Each record should be output exactly, with every character kept.

---+---

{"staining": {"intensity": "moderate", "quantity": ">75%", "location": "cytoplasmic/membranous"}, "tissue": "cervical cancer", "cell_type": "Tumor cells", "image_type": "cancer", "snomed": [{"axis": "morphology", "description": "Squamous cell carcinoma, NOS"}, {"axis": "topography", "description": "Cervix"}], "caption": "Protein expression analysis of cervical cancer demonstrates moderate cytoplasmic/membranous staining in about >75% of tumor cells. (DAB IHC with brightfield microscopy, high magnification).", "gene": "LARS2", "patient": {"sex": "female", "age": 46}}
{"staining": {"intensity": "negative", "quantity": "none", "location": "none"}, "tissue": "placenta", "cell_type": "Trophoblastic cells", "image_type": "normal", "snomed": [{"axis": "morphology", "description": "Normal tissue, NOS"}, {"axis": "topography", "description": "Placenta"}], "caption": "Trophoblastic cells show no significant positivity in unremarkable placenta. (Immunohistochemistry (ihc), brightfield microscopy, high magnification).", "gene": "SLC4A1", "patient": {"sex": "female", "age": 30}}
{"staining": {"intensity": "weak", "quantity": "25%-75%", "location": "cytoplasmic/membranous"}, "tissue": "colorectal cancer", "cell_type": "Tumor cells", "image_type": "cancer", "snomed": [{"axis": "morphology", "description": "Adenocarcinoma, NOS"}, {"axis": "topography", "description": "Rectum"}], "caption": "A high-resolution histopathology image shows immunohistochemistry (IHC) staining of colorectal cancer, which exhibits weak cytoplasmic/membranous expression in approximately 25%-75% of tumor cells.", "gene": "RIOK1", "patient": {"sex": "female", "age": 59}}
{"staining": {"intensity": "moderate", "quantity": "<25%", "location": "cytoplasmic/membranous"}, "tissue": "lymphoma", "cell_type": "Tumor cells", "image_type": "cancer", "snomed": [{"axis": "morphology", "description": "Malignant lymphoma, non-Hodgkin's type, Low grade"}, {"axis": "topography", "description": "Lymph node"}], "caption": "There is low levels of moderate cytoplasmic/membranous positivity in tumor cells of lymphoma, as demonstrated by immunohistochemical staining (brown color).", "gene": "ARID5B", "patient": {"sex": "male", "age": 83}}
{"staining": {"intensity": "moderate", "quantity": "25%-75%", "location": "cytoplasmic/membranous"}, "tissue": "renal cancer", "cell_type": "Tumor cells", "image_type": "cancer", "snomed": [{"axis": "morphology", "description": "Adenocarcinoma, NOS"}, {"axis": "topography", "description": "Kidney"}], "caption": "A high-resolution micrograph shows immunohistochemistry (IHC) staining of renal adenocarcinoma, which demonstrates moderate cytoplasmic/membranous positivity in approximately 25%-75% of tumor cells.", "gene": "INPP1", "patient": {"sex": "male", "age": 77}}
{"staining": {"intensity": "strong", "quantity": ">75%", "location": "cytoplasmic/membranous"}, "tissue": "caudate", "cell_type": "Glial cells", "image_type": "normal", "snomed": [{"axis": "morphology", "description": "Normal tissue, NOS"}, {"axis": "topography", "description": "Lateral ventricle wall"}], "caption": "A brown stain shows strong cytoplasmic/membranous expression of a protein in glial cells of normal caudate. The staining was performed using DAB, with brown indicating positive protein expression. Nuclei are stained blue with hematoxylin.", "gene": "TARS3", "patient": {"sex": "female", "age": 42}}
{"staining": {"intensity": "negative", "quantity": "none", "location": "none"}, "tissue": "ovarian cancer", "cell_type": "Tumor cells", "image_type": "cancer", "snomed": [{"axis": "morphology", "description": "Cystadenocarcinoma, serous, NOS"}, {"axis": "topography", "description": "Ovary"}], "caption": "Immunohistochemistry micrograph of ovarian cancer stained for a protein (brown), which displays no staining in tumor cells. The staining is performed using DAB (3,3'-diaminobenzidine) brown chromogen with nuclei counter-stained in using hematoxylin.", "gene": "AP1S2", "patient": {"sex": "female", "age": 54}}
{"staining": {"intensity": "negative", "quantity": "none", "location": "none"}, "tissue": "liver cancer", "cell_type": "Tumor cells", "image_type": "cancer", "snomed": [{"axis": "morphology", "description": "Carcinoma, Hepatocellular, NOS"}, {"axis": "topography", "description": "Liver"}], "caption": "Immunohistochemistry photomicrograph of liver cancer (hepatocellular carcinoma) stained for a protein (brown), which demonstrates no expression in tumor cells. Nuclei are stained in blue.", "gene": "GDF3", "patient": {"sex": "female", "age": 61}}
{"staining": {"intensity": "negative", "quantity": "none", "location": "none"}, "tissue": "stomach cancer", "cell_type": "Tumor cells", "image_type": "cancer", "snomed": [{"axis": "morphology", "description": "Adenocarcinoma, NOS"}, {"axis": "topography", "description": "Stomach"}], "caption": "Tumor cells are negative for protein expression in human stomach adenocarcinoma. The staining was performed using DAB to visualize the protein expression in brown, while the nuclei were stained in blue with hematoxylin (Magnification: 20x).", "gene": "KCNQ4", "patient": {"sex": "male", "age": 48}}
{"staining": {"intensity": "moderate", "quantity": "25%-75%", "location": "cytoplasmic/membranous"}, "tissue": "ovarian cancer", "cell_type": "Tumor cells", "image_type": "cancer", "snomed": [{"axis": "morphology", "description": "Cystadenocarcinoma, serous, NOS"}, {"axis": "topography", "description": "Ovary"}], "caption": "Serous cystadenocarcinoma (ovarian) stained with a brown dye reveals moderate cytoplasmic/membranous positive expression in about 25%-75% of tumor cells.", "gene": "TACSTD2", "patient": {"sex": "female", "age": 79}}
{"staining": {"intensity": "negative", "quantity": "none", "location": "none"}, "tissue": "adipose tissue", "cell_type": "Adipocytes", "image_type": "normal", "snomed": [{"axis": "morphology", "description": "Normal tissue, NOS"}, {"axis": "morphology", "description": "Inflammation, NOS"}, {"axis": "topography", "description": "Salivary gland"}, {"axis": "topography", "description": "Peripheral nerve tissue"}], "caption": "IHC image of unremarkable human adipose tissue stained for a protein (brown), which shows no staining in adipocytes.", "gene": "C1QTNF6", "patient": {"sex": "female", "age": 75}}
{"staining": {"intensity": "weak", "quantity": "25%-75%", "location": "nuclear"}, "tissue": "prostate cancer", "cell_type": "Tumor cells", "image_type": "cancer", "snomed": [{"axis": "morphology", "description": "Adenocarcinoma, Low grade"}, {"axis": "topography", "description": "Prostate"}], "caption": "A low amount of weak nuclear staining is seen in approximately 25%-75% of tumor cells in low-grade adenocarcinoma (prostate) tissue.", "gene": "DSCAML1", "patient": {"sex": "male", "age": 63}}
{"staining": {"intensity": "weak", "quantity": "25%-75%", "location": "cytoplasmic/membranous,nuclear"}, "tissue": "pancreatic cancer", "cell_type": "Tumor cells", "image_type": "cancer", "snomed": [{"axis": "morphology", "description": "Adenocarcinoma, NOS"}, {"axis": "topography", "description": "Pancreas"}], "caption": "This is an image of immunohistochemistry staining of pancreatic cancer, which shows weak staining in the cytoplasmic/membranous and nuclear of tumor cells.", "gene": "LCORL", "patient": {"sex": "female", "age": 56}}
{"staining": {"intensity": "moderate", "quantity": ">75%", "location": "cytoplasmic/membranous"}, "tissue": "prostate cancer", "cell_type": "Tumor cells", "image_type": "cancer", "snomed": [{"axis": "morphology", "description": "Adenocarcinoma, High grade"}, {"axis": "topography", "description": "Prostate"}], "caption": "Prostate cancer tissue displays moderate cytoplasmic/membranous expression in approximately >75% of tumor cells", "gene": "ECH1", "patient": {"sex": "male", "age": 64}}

---+---

REPLY TO THE EXERCISE>
{"staining": {"intensity": "moderate", "quantity": ">75%", "location": "cytoplasmic/membranous"}, "tissue": "cervical cancer", "cell_type": "Tumor cells", "image_type": "cancer", "snomed": [{"axis": "morphology", "description": "Squamous cell carcinoma, NOS"}, {"axis": "topography", "description": "Cervix"}], "caption": "Protein expression analysis of cervical cancer demonstrates moderate cytoplasmic/membranous staining in about >75% of tumor cells. (DAB IHC with brightfield microscopy, high magnification).", "gene": "LARS2", "patient": {"sex": "female", "age": 46}}
{"staining": {"intensity": "negative", "quantity": "none", "location": "none"}, "tissue": "placenta", "cell_type": "Trophoblastic cells", "image_type": "normal", "snomed": [{"axis": "morphology", "description": "Normal tissue, NOS"}, {"axis": "topography", "description": "Placenta"}], "caption": "Trophoblastic cells show no significant positivity in unremarkable placenta. (Immunohistochemistry (ihc), brightfield microscopy, high magnification).", "gene": "SLC4A1", "patient": {"sex": "female", "age": 30}}
{"staining": {"intensity": "weak", "quantity": "25%-75%", "location": "cytoplasmic/membranous"}, "tissue": "colorectal cancer", "cell_type": "Tumor cells", "image_type": "cancer", "snomed": [{"axis": "morphology", "description": "Adenocarcinoma, NOS"}, {"axis": "topography", "description": "Rectum"}], "caption": "A high-resolution histopathology image shows immunohistochemistry (IHC) staining of colorectal cancer, which exhibits weak cytoplasmic/membranous expression in approximately 25%-75% of tumor cells.", "gene": "RIOK1", "patient": {"sex": "female", "age": 59}}
{"staining": {"intensity": "moderate", "quantity": "<25%", "location": "cytoplasmic/membranous"}, "tissue": "lymphoma", "cell_type": "Tumor cells", "image_type": "cancer", "snomed": [{"axis": "morphology", "description": "Malignant lymphoma, non-Hodgkin's type, Low grade"}, {"axis": "topography", "description": "Lymph node"}], "caption": "There is low levels of moderate cytoplasmic/membranous positivity in tumor cells of lymphoma, as demonstrated by immunohistochemical staining (brown color).", "gene": "ARID5B", "patient": {"sex": "male", "age": 83}}
{"staining": {"intensity": "moderate", "quantity": "25%-75%", "location": "cytoplasmic/membranous"}, "tissue": "renal cancer", "cell_type": "Tumor cells", "image_type": "cancer", "snomed": [{"axis": "morphology", "description": "Adenocarcinoma, NOS"}, {"axis": "topography", "description": "Kidney"}], "caption": "A high-resolution micrograph shows immunohistochemistry (IHC) staining of renal adenocarcinoma, which demonstrates moderate cytoplasmic/membranous positivity in approximately 25%-75% of tumor cells.", "gene": "INPP1", "patient": {"sex": "male", "age": 77}}
{"staining": {"intensity": "strong", "quantity": ">75%", "location": "cytoplasmic/membranous"}, "tissue": "caudate", "cell_type": "Glial cells", "image_type": "normal", "snomed": [{"axis": "morphology", "description": "Normal tissue, NOS"}, {"axis": "topography", "description": "Lateral ventricle wall"}], "caption": "A brown stain shows strong cytoplasmic/membranous expression of a protein in glial cells of normal caudate. The staining was performed using DAB, with brown indicating positive protein expression. Nuclei are stained blue with hematoxylin.", "gene": "TARS3", "patient": {"sex": "female", "age": 42}}
{"staining": {"intensity": "negative", "quantity": "none", "location": "none"}, "tissue": "ovarian cancer", "cell_type": "Tumor cells", "image_type": "cancer", "snomed": [{"axis": "morphology", "description": "Cystadenocarcinoma, serous, NOS"}, {"axis": "topography", "description": "Ovary"}], "caption": "Immunohistochemistry micrograph of ovarian cancer stained for a protein (brown), which displays no staining in tumor cells. The staining is performed using DAB (3,3'-diaminobenzidine) brown chromogen with nuclei counter-stained in using hematoxylin.", "gene": "AP1S2", "patient": {"sex": "female", "age": 54}}
{"staining": {"intensity": "negative", "quantity": "none", "location": "none"}, "tissue": "liver cancer", "cell_type": "Tumor cells", "image_type": "cancer", "snomed": [{"axis": "morphology", "description": "Carcinoma, Hepatocellular, NOS"}, {"axis": "topography", "description": "Liver"}], "caption": "Immunohistochemistry photomicrograph of liver cancer (hepatocellular carcinoma) stained for a protein (brown), which demonstrates no expression in tumor cells. Nuclei are stained in blue.", "gene": "GDF3", "patient": {"sex": "female", "age": 61}}
{"staining": {"intensity": "negative", "quantity": "none", "location": "none"}, "tissue": "stomach cancer", "cell_type": "Tumor cells", "image_type": "cancer", "snomed": [{"axis": "morphology", "description": "Adenocarcinoma, NOS"}, {"axis": "topography", "description": "Stomach"}], "caption": "Tumor cells are negative for protein expression in human stomach adenocarcinoma. The staining was performed using DAB to visualize the protein expression in brown, while the nuclei were stained in blue with hematoxylin (Magnification: 20x).", "gene": "KCNQ4", "patient": {"sex": "male", "age": 48}}
{"staining": {"intensity": "moderate", "quantity": "25%-75%", "location": "cytoplasmic/membranous"}, "tissue": "ovarian cancer", "cell_type": "Tumor cells", "image_type": "cancer", "snomed": [{"axis": "morphology", "description": "Cystadenocarcinoma, serous, NOS"}, {"axis": "topography", "description": "Ovary"}], "caption": "Serous cystadenocarcinoma (ovarian) stained with a brown dye reveals moderate cytoplasmic/membranous positive expression in about 25%-75% of tumor cells.", "gene": "TACSTD2", "patient": {"sex": "female", "age": 79}}
{"staining": {"intensity": "negative", "quantity": "none", "location": "none"}, "tissue": "adipose tissue", "cell_type": "Adipocytes", "image_type": "normal", "snomed": [{"axis": "morphology", "description": "Normal tissue, NOS"}, {"axis": "morphology", "description": "Inflammation, NOS"}, {"axis": "topography", "description": "Salivary gland"}, {"axis": "topography", "description": "Peripheral nerve tissue"}], "caption": "IHC image of unremarkable human adipose tissue stained for a protein (brown), which shows no staining in adipocytes.", "gene": "C1QTNF6", "patient": {"sex": "female", "age": 75}}
{"staining": {"intensity": "weak", "quantity": "25%-75%", "location": "nuclear"}, "tissue": "prostate cancer", "cell_type": "Tumor cells", "image_type": "cancer", "snomed": [{"axis": "morphology", "description": "Adenocarcinoma, Low grade"}, {"axis": "topography", "description": "Prostate"}], "caption": "A low amount of weak nuclear staining is seen in approximately 25%-75% of tumor cells in low-grade adenocarcinoma (prostate) tissue.", "gene": "DSCAML1", "patient": {"sex": "male", "age": 63}}
{"staining": {"intensity": "weak", "quantity": "25%-75%", "location": "cytoplasmic/membranous,nuclear"}, "tissue": "pancreatic cancer", "cell_type": "Tumor cells", "image_type": "cancer", "snomed": [{"axis": "morphology", "description": "Adenocarcinoma, NOS"}, {"axis": "topography", "description": "Pancreas"}], "caption": "This is an image of immunohistochemistry staining of pancreatic cancer, which shows weak staining in the cytoplasmic/membranous and nuclear of tumor cells.", "gene": "LCORL", "patient": {"sex": "female", "age": 56}}
{"staining": {"intensity": "moderate", "quantity": ">75%", "location": "cytoplasmic/membranous"}, "tissue": "prostate cancer", "cell_type": "Tumor cells", "image_type": "cancer", "snomed": [{"axis": "morphology", "description": "Adenocarcinoma, High grade"}, {"axis": "topography", "description": "Prostate"}], "caption": "Prostate cancer tissue displays moderate cytoplasmic/membranous expression in approximately >75% of tumor cells", "gene": "ECH1", "patient": {"sex": "male", "age": 64}}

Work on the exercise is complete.